(Records excerpted from a collection)
━━━━━━
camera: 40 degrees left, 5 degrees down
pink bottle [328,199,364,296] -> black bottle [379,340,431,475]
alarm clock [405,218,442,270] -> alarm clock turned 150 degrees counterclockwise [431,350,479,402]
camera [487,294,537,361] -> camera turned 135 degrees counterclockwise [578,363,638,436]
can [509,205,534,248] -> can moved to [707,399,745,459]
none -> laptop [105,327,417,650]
━━━━━━
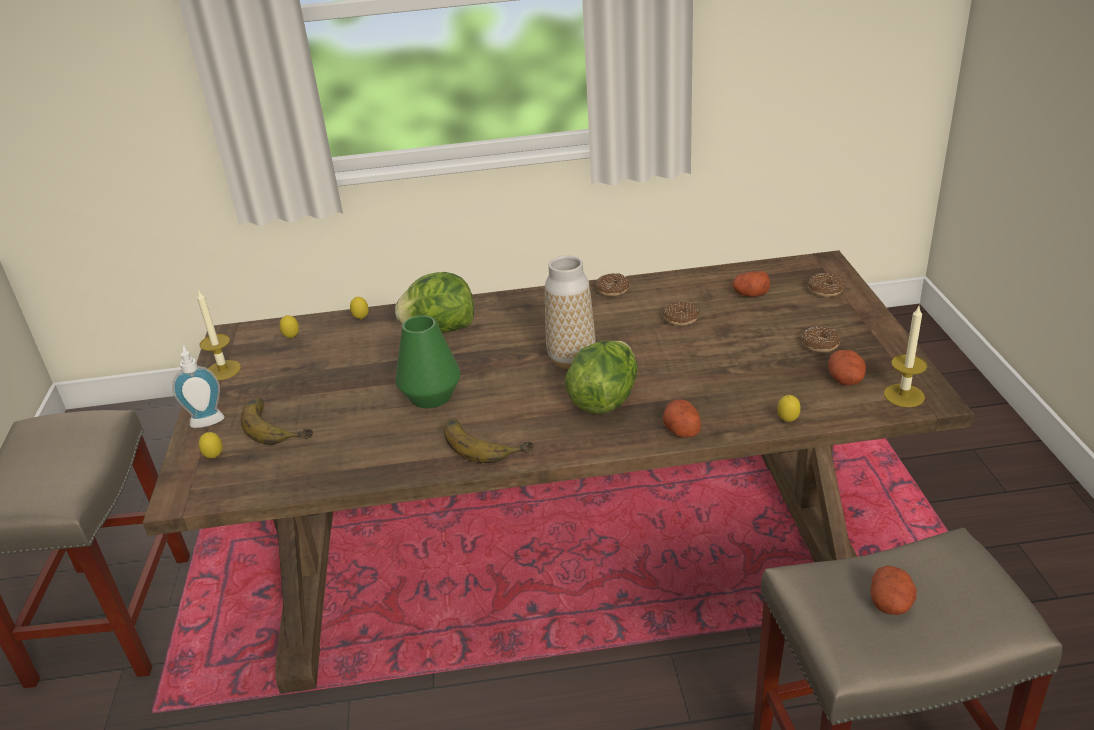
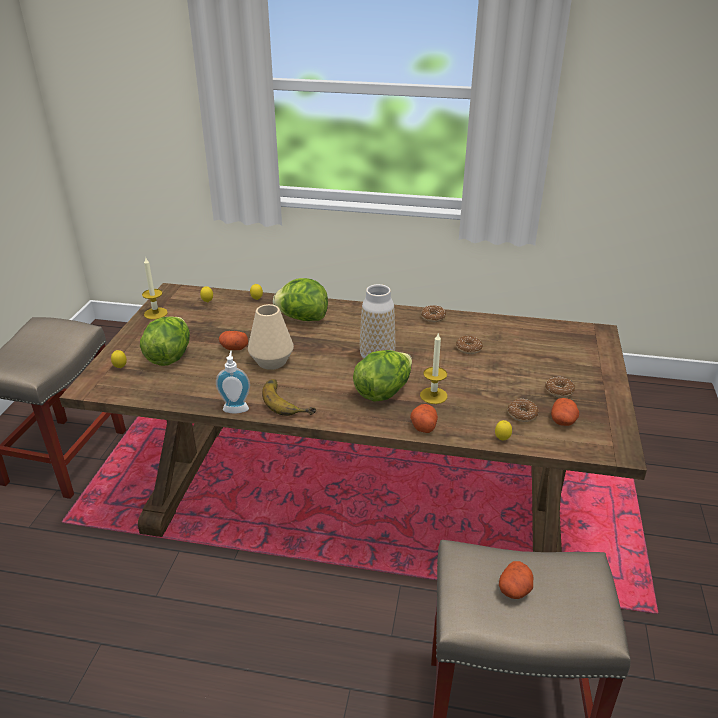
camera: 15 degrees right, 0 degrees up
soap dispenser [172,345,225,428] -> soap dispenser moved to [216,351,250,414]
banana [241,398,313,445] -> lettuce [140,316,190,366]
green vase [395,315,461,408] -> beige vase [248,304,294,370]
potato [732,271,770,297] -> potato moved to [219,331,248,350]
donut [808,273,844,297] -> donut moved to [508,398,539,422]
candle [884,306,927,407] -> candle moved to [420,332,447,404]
━━━━━━
*Task requirements*
Nothing should appear in the answer except the lines above from the line with "camera [487,294,537,361] ->" through the line with "none -> laptop [105,327,417,650]", both included, written out exactly.

*Exercise answer*
camera [487,294,537,361] -> camera turned 135 degrees counterclockwise [578,363,638,436]
can [509,205,534,248] -> can moved to [707,399,745,459]
none -> laptop [105,327,417,650]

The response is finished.